§ Required work: Quote the forum thread below about avoiding expensive French tolls in full, word for word.

§ Excerpted passage:
┄┄┄┄┄┄
# Avoiding expensive Paeges & Tolls - Advice needed please



## Sonesta (May 10, 2005)

Hi folks,

We are setting off on Friday with our 2 little dogs and our Smart car in tow, for our 7 week trip to Spain & Portugal and would appreciate a few tips regarding the best route from Dunkerque to Barritrz? We are not necessarily wanting to avoid Toll roads full stop but at the same time, if we could opt for a route that still has the benefit of good and decent roads (with little congestion) but are far less costly to use; then we would welcome such valuable help and information. I know last time we travelled through France, we seemed to be endlessly going through expensive paeges and have read or heard many tales from fellow motorhomers of how they have travelled down some far more financially and user friendly roads - so as you can probably imagine we are understandably rather keen to know more!  

Normally when we travel around Europe, we spend a lot of time on the move trying to see as much of the country we are visiting as possible but this time, our aim is to enjoy a little longer in each place in order that we can really explore and enjoy the area we are in. This means that although we will still be doing plenty of sightseeing, we will be able to enjoy a few more relaxing and chill out days too and so our aim is for more of a mixture between the two this time.

From Barritz we plan a leisurely drive across country towards Granada and the idea is to make some stop offs here and there. We would therefore greatly appreciate any advice or tips regarding any interesting places worth stopping at enroute? 

From Granada we will then head towards Portugal and the Algarve for the remainder of our trip - so once again, any tips or suggestions for any part of our proposed journey would be most welcome; especially, any interesting or pircturesque suggestions for any wild camping spots?

I look forward to reading your replies.

Sue


----------



## gromett (May 9, 2005)

France is pretty huge to be honest. The peage is handy to cut the big chunks out that are not particularly interesting "to you". I tend to use the peage until I get level with La Rochelle. After that it is quite pleasant to skip them. I have a TomTom and set it to use tolls in north of France and avoid them south of france and it has never let me down.
┄┄┄┄┄┄
§ Dataset content:
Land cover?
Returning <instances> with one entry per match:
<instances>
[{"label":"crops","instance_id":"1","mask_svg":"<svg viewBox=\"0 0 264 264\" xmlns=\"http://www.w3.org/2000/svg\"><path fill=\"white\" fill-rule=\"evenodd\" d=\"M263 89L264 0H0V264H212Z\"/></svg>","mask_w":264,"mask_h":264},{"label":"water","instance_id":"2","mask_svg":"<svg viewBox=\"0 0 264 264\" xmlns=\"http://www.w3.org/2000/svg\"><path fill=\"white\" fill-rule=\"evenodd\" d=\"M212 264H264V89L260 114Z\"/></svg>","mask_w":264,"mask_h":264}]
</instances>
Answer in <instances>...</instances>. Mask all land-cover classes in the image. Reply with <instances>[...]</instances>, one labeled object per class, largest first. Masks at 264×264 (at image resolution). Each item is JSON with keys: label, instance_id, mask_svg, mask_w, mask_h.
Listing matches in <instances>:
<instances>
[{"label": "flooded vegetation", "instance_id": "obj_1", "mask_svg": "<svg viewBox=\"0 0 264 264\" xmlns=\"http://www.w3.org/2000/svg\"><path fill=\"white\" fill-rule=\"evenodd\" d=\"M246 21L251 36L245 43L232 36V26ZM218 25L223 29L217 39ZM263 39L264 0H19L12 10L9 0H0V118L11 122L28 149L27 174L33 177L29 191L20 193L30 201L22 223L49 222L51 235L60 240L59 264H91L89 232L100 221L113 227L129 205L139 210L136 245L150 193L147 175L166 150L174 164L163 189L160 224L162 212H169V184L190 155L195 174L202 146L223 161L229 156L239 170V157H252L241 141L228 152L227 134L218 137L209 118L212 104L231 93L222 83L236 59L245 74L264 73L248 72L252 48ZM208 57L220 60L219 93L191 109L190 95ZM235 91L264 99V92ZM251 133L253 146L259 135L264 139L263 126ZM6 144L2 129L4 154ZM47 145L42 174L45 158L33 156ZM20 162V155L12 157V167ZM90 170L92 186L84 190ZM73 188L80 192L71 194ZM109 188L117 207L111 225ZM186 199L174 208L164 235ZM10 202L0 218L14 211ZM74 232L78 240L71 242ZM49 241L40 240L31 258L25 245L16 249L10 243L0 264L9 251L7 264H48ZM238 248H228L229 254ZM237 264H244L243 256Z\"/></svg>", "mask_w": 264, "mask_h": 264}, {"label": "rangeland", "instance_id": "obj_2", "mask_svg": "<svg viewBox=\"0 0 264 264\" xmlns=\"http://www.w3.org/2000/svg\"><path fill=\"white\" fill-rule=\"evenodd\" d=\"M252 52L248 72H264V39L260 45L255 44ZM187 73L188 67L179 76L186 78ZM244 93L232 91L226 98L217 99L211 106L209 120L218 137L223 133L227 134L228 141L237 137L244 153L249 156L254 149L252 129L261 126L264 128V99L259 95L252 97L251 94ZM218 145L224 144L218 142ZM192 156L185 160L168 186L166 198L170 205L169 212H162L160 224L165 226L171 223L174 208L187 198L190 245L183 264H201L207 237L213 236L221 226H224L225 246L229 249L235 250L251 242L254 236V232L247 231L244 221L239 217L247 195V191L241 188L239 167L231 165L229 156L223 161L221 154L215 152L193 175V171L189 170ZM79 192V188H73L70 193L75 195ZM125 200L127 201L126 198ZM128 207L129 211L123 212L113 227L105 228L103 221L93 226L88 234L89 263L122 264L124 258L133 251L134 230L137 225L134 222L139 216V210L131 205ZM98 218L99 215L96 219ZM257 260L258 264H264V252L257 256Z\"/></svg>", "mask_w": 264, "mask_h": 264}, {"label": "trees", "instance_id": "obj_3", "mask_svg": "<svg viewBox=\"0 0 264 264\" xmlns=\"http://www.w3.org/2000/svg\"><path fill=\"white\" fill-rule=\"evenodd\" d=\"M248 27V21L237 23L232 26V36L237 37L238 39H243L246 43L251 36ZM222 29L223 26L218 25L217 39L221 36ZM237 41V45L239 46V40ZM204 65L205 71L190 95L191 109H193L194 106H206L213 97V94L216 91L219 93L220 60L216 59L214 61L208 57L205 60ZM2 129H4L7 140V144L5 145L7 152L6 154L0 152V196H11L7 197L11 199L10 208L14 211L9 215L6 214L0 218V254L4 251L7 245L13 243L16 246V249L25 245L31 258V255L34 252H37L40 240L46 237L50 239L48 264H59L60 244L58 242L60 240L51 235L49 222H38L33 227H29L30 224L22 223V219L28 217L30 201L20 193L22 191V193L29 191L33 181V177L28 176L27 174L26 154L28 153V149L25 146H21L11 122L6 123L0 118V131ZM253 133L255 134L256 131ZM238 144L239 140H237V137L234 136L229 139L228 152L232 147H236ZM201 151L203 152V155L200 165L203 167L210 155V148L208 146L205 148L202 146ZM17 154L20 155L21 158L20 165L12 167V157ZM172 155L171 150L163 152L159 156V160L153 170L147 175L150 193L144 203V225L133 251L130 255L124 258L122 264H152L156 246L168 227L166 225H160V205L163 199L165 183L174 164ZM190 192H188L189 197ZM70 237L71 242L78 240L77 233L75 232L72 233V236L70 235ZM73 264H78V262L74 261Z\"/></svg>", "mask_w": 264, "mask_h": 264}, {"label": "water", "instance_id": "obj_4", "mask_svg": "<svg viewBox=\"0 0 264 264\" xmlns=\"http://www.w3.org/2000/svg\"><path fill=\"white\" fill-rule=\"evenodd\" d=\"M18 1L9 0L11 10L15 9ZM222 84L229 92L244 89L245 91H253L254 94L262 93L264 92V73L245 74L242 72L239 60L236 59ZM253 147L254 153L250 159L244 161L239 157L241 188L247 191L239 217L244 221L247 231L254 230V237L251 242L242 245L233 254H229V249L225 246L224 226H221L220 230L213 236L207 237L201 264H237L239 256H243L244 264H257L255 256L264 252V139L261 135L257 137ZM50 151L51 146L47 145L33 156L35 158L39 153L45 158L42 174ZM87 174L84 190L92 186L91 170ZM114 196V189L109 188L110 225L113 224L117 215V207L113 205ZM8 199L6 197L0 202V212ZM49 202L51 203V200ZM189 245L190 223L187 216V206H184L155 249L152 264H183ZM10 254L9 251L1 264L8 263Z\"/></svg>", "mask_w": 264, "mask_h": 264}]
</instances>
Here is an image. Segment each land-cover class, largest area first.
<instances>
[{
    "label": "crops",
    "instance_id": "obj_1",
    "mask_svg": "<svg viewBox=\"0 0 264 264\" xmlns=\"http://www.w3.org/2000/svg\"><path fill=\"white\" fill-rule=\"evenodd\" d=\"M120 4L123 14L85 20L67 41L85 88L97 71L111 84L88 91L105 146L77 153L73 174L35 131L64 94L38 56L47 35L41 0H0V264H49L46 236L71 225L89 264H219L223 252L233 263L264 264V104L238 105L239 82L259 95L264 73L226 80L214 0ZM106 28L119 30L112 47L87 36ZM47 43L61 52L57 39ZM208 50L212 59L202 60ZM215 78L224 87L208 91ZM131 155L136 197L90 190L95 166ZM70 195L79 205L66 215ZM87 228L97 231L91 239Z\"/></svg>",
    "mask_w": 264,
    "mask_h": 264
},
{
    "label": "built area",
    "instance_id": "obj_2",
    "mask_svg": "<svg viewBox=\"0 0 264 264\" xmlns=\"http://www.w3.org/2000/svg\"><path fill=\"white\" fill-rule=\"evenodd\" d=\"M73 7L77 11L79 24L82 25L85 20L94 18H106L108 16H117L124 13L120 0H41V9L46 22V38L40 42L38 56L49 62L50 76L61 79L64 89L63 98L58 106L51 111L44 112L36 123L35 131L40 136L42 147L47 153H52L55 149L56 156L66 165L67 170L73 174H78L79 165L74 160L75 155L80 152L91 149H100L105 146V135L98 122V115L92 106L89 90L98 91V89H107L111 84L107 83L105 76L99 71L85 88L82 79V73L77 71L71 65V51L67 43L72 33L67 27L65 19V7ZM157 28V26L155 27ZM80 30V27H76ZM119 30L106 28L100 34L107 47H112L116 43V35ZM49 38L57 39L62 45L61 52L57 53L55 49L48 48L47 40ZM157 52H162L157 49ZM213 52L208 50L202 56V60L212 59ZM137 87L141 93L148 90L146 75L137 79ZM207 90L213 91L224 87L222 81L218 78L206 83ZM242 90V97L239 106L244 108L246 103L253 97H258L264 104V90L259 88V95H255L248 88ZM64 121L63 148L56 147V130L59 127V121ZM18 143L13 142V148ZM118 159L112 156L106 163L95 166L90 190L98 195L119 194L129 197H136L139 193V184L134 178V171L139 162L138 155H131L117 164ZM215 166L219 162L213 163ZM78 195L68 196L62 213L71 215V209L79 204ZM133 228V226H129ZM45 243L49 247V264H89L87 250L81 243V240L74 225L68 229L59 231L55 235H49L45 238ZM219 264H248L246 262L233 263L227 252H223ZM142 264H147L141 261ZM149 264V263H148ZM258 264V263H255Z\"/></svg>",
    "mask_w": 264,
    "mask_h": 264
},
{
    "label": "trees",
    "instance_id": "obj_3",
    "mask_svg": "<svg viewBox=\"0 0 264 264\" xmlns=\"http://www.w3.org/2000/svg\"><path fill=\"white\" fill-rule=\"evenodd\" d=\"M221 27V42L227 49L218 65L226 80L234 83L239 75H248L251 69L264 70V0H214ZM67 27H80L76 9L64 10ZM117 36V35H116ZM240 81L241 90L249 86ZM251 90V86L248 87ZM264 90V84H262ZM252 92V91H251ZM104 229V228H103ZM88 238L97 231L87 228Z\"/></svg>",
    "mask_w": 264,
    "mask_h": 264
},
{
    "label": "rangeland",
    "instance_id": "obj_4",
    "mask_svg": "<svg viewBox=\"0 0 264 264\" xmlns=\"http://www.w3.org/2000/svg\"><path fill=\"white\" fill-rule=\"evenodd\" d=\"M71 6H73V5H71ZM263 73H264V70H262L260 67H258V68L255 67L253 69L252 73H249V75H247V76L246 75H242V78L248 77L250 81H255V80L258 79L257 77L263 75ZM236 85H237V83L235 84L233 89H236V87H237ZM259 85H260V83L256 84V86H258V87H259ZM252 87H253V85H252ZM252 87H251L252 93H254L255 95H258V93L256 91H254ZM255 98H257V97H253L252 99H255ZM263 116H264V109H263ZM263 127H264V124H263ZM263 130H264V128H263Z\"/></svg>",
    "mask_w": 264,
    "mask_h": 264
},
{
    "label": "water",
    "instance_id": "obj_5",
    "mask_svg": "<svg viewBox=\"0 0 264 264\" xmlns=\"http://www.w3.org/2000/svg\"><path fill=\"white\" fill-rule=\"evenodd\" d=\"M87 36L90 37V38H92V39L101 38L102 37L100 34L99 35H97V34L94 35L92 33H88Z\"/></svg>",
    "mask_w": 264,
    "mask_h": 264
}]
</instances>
┄┄┄┄┄┄
§ Result for this exercise:
# Avoiding expensive Paeges & Tolls - Advice needed please



## Sonesta (May 10, 2005)

Hi folks,

We are setting off on Friday with our 2 little dogs and our Smart car in tow, for our 7 week trip to Spain & Portugal and would appreciate a few tips regarding the best route from Dunkerque to Barritrz? We are not necessarily wanting to avoid Toll roads full stop but at the same time, if we could opt for a route that still has the benefit of good and decent roads (with little congestion) but are far less costly to use; then we would welcome such valuable help and information. I know last time we travelled through France, we seemed to be endlessly going through expensive paeges and have read or heard many tales from fellow motorhomers of how they have travelled down some far more financially and user friendly roads - so as you can probably imagine we are understandably rather keen to know more!  

Normally when we travel around Europe, we spend a lot of time on the move trying to see as much of the country we are visiting as possible but this time, our aim is to enjoy a little longer in each place in order that we can really explore and enjoy the area we are in. This means that although we will still be doing plenty of sightseeing, we will be able to enjoy a few more relaxing and chill out days too and so our aim is for more of a mixture between the two this time.

From Barritz we plan a leisurely drive across country towards Granada and the idea is to make some stop offs here and there. We would therefore greatly appreciate any advice or tips regarding any interesting places worth stopping at enroute? 

From Granada we will then head towards Portugal and the Algarve for the remainder of our trip - so once again, any tips or suggestions for any part of our proposed journey would be most welcome; especially, any interesting or pircturesque suggestions for any wild camping spots?

I look forward to reading your replies.

Sue


----------



## gromett (May 9, 2005)

France is pretty huge to be honest. The peage is handy to cut the big chunks out that are not particularly interesting "to you". I tend to use the peage until I get level with La Rochelle. After that it is quite pleasant to skip them. I have a TomTom and set it to use tolls in north of France and avoid them south of france and it has never let me down.